## Assignment
Each entry below should be restated word for word, without any picture it contains.
START Supplied material
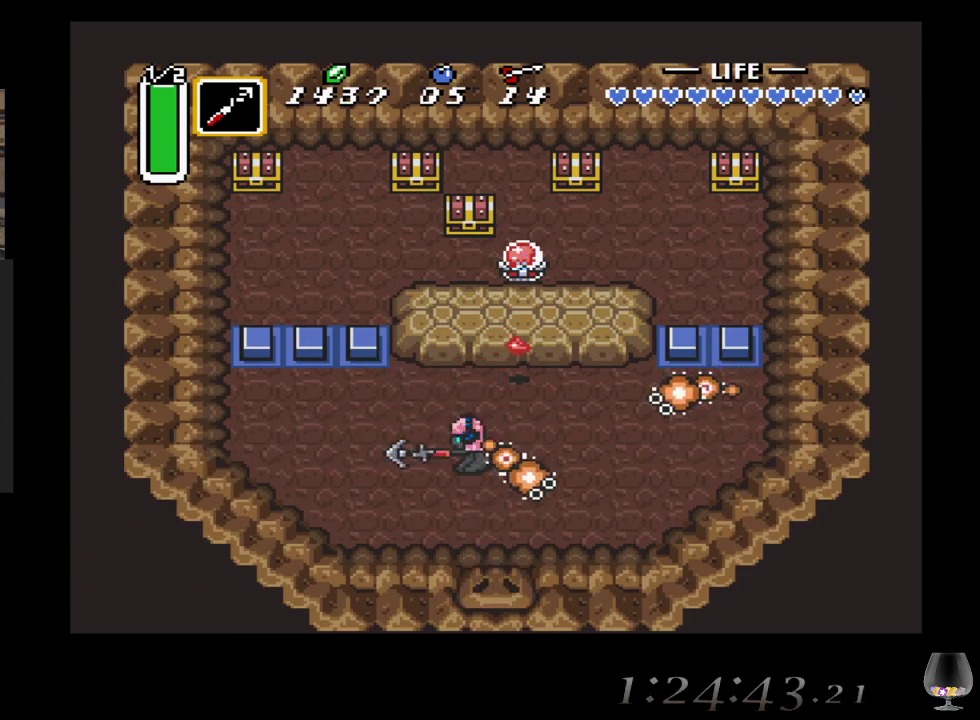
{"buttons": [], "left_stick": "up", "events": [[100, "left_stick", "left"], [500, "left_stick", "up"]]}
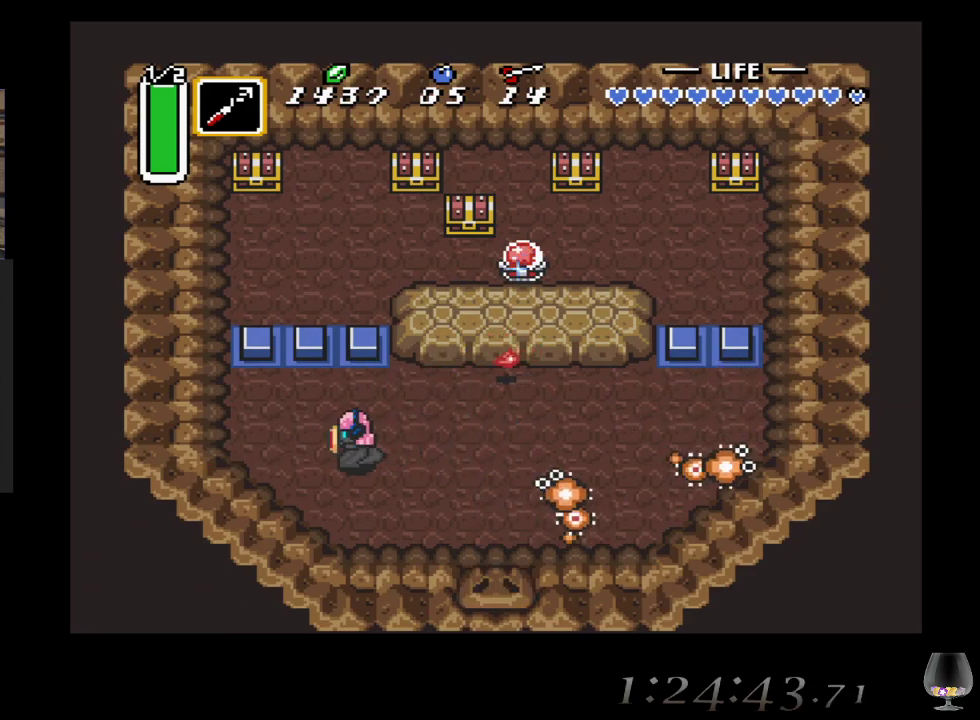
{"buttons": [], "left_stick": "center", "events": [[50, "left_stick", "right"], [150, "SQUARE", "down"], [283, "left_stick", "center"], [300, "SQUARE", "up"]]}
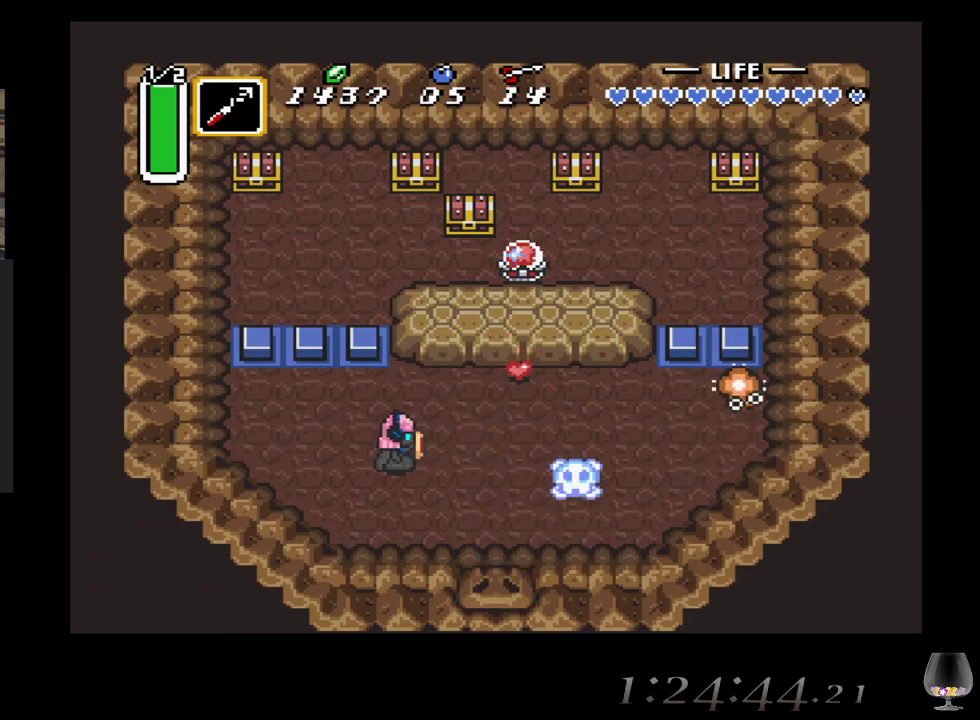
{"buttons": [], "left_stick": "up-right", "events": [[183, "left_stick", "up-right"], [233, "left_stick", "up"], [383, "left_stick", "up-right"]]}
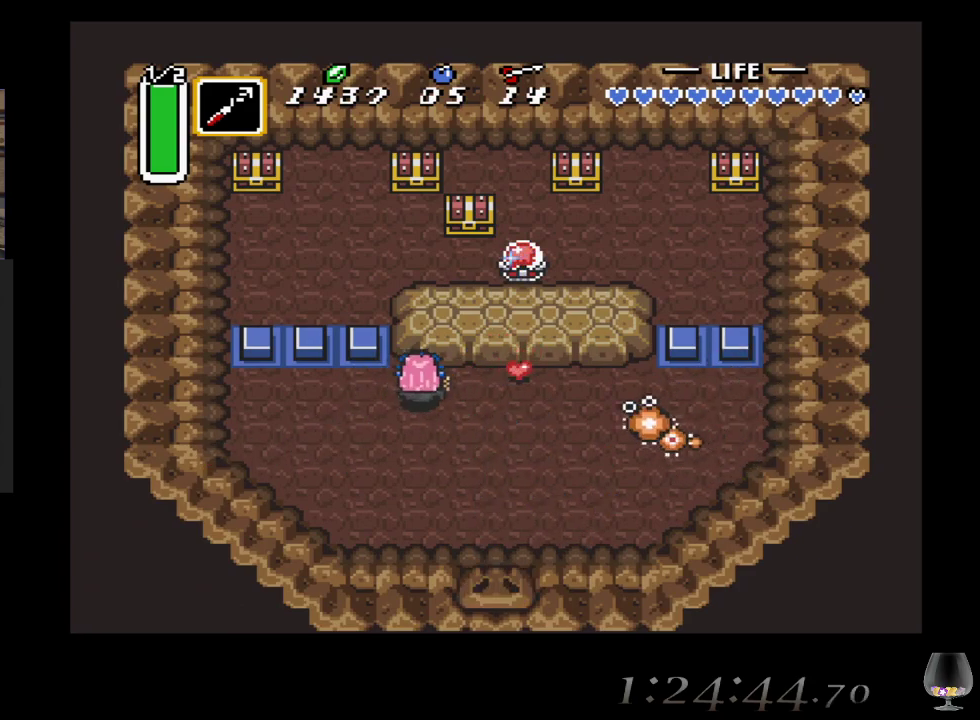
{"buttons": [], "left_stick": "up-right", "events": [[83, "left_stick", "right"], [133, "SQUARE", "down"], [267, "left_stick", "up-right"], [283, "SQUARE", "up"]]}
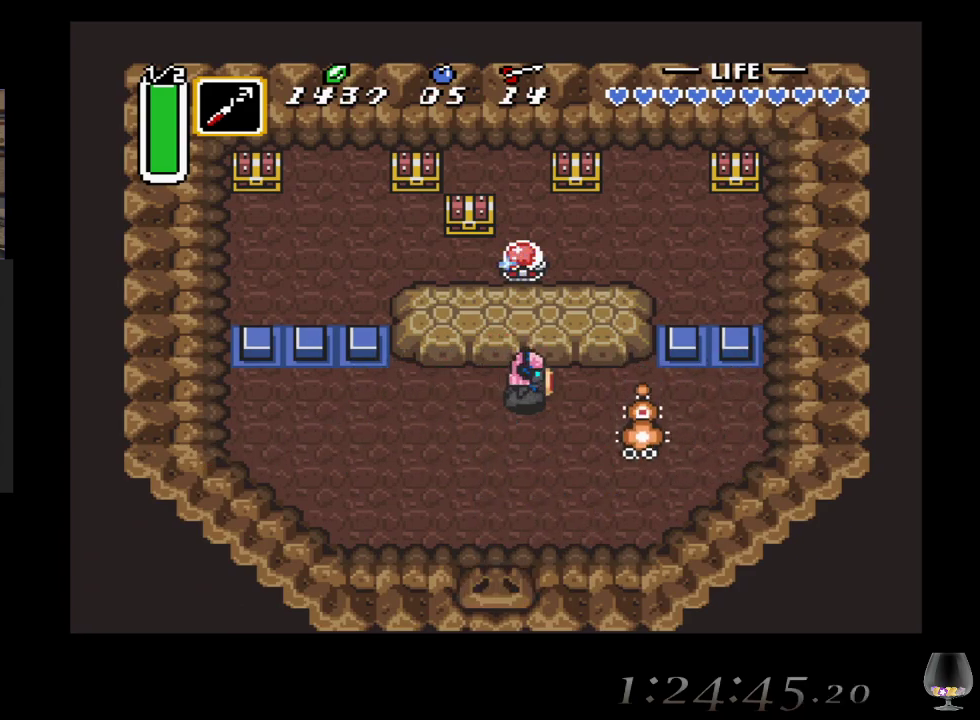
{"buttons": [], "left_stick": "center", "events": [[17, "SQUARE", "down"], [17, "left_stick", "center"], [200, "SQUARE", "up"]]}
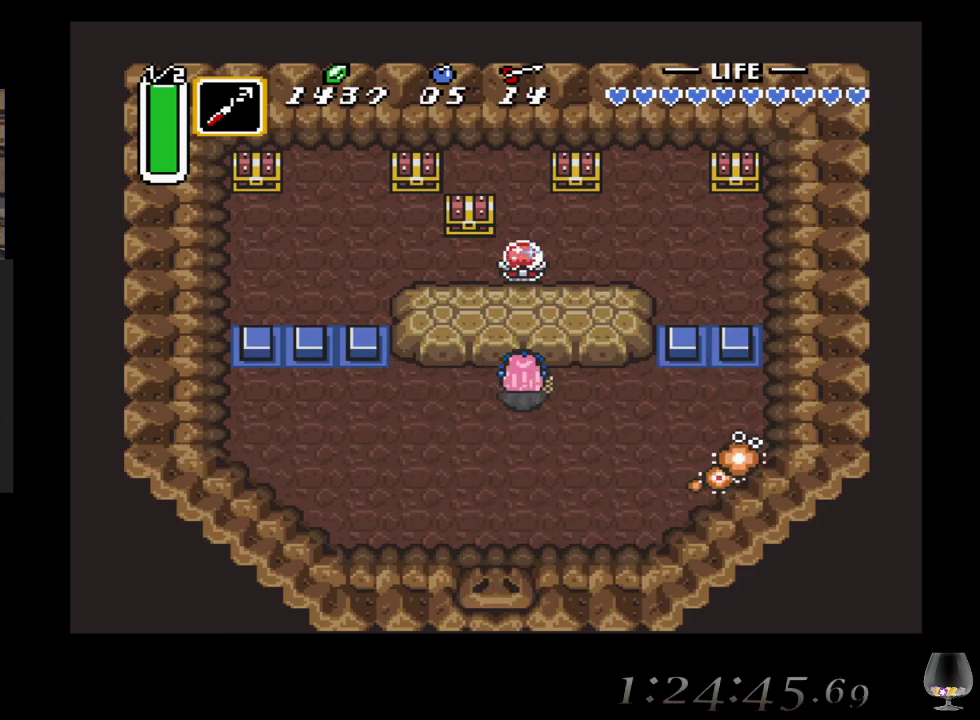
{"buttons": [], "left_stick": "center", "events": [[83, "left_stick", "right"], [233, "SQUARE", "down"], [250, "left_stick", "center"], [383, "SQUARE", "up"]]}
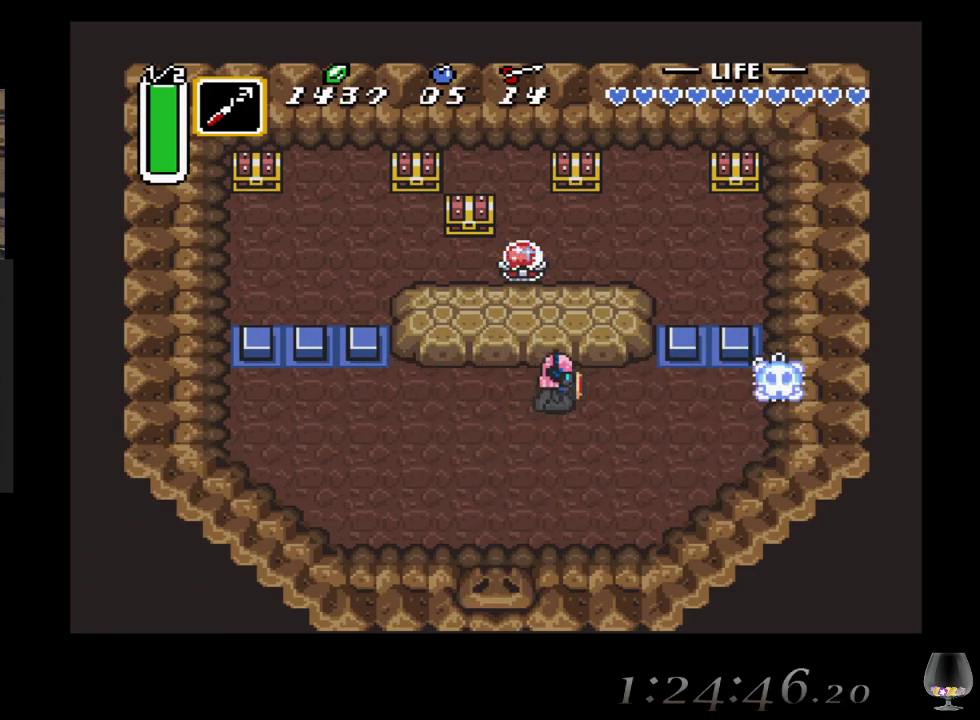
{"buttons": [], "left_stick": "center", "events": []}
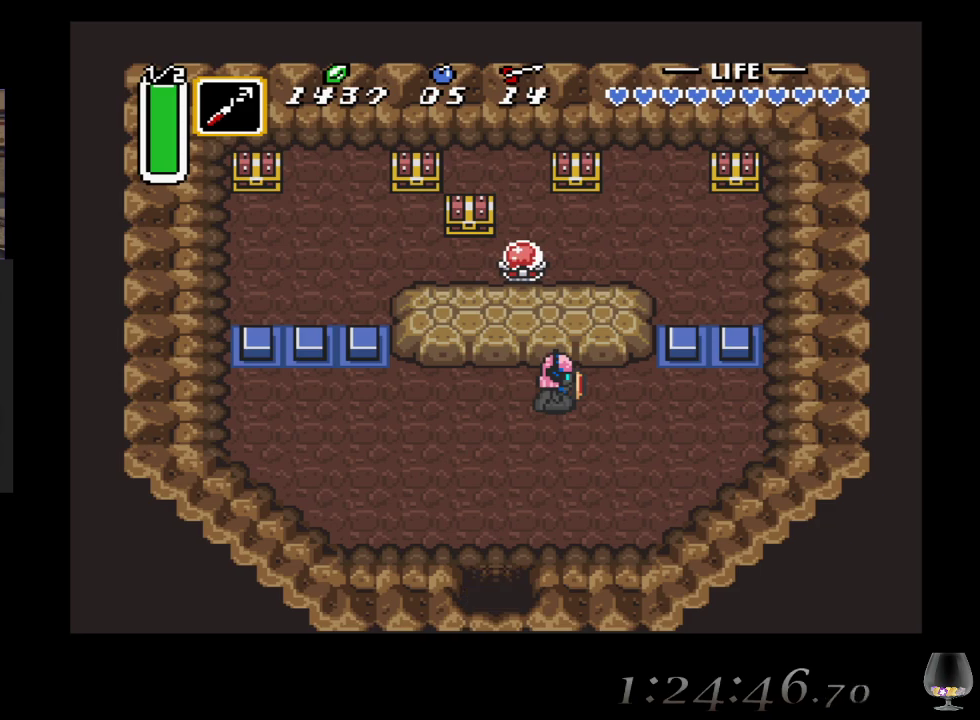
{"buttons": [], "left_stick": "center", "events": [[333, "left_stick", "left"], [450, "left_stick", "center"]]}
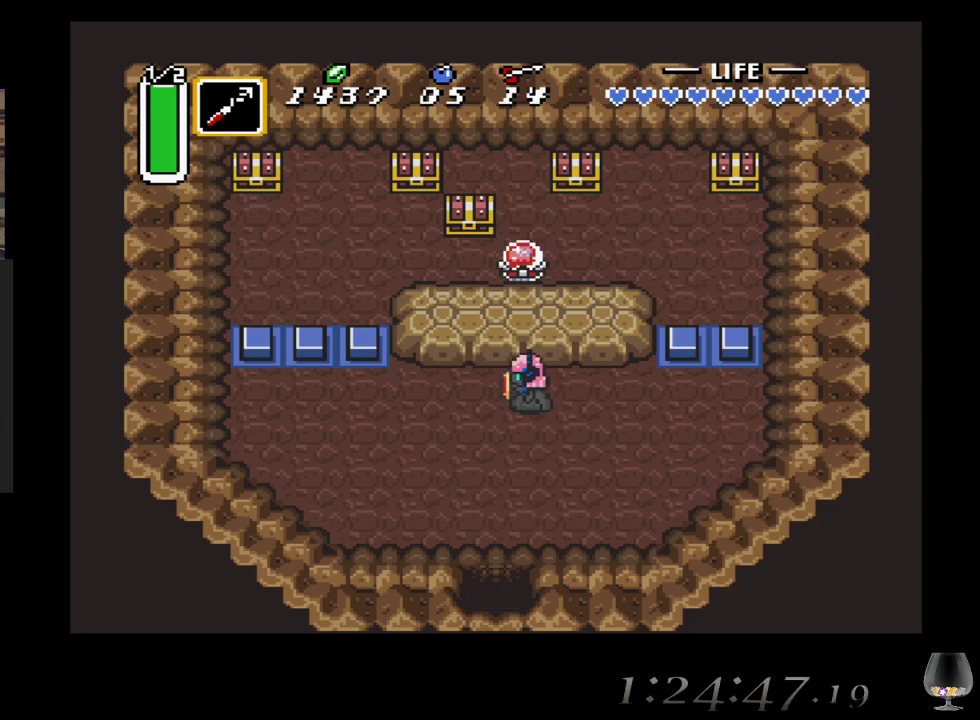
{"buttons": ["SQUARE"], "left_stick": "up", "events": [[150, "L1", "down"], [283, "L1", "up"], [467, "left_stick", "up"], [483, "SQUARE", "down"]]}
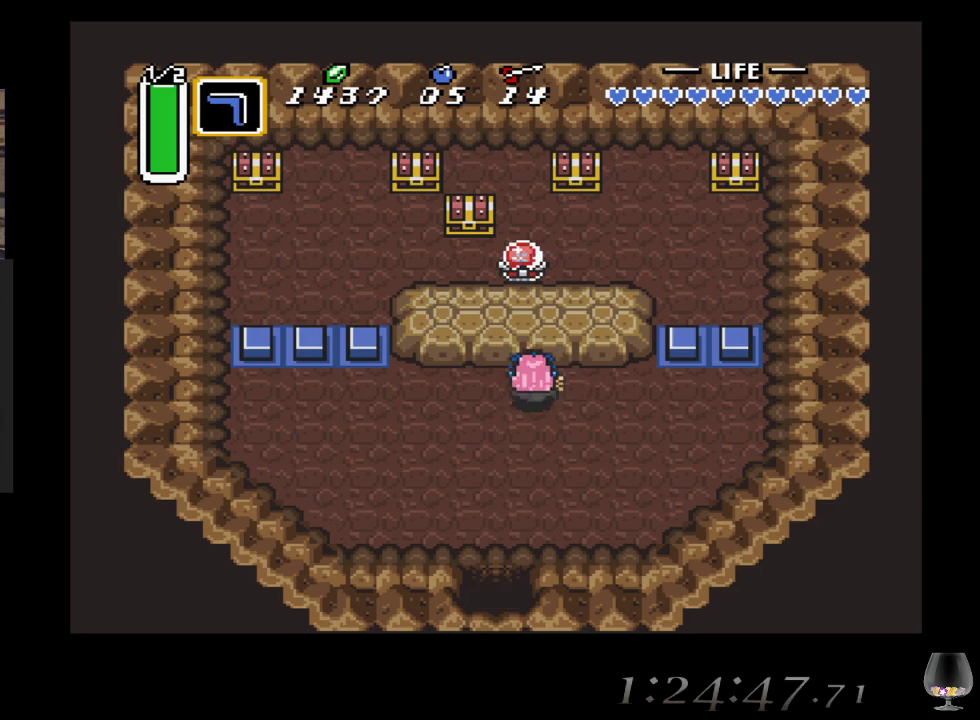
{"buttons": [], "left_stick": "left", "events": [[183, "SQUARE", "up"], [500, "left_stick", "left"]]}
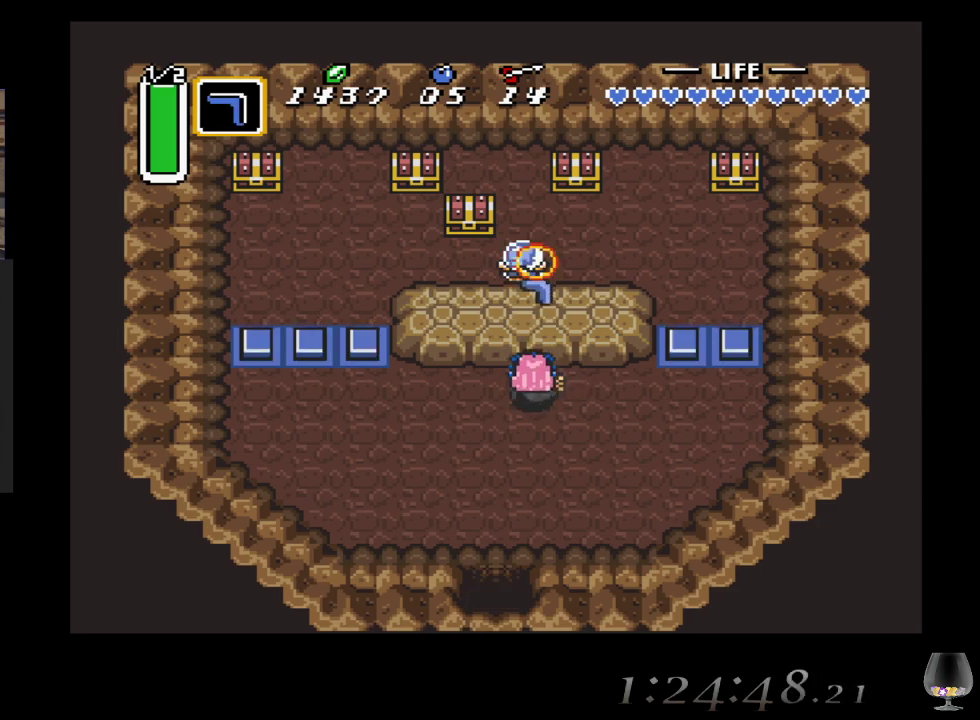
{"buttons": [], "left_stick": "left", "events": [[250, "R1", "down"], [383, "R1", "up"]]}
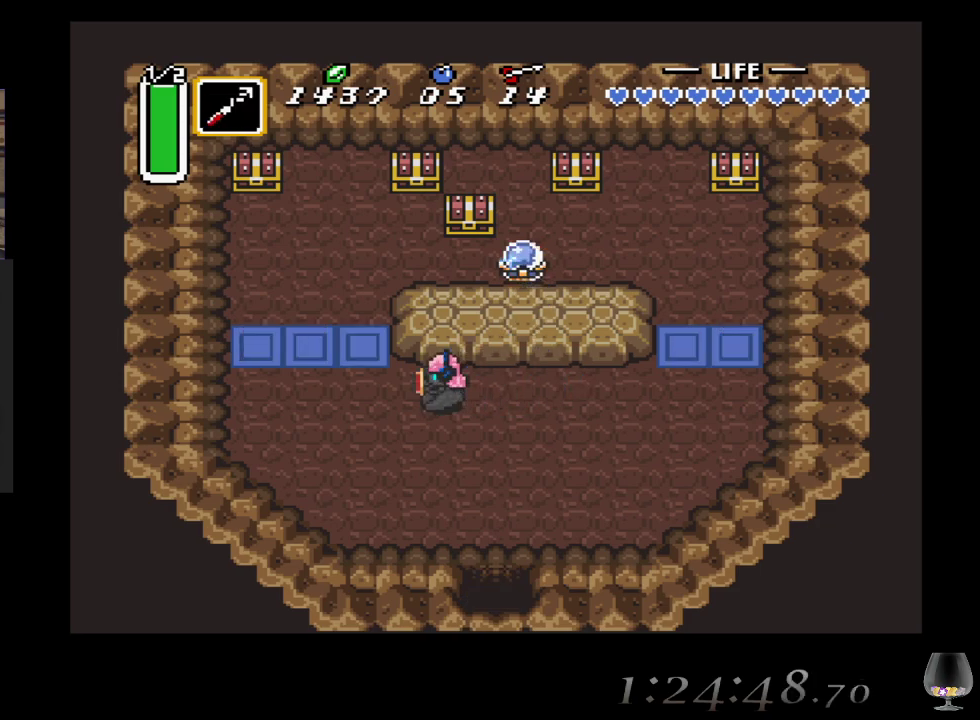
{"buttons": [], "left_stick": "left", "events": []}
END Supplied material
## Expected answer
{"buttons": [], "left_stick": "up", "events": [[100, "left_stick", "left"], [500, "left_stick", "up"]]}
{"buttons": [], "left_stick": "center", "events": [[50, "left_stick", "right"], [150, "SQUARE", "down"], [283, "left_stick", "center"], [300, "SQUARE", "up"]]}
{"buttons": [], "left_stick": "up-right", "events": [[183, "left_stick", "up-right"], [233, "left_stick", "up"], [383, "left_stick", "up-right"]]}
{"buttons": [], "left_stick": "up-right", "events": [[83, "left_stick", "right"], [133, "SQUARE", "down"], [267, "left_stick", "up-right"], [283, "SQUARE", "up"]]}
{"buttons": [], "left_stick": "center", "events": [[17, "SQUARE", "down"], [17, "left_stick", "center"], [200, "SQUARE", "up"]]}
{"buttons": [], "left_stick": "center", "events": [[83, "left_stick", "right"], [233, "SQUARE", "down"], [250, "left_stick", "center"], [383, "SQUARE", "up"]]}
{"buttons": [], "left_stick": "center", "events": []}
{"buttons": [], "left_stick": "center", "events": [[333, "left_stick", "left"], [450, "left_stick", "center"]]}
{"buttons": ["SQUARE"], "left_stick": "up", "events": [[150, "L1", "down"], [283, "L1", "up"], [467, "left_stick", "up"], [483, "SQUARE", "down"]]}
{"buttons": [], "left_stick": "left", "events": [[183, "SQUARE", "up"], [500, "left_stick", "left"]]}
{"buttons": [], "left_stick": "left", "events": [[250, "R1", "down"], [383, "R1", "up"]]}
{"buttons": [], "left_stick": "left", "events": []}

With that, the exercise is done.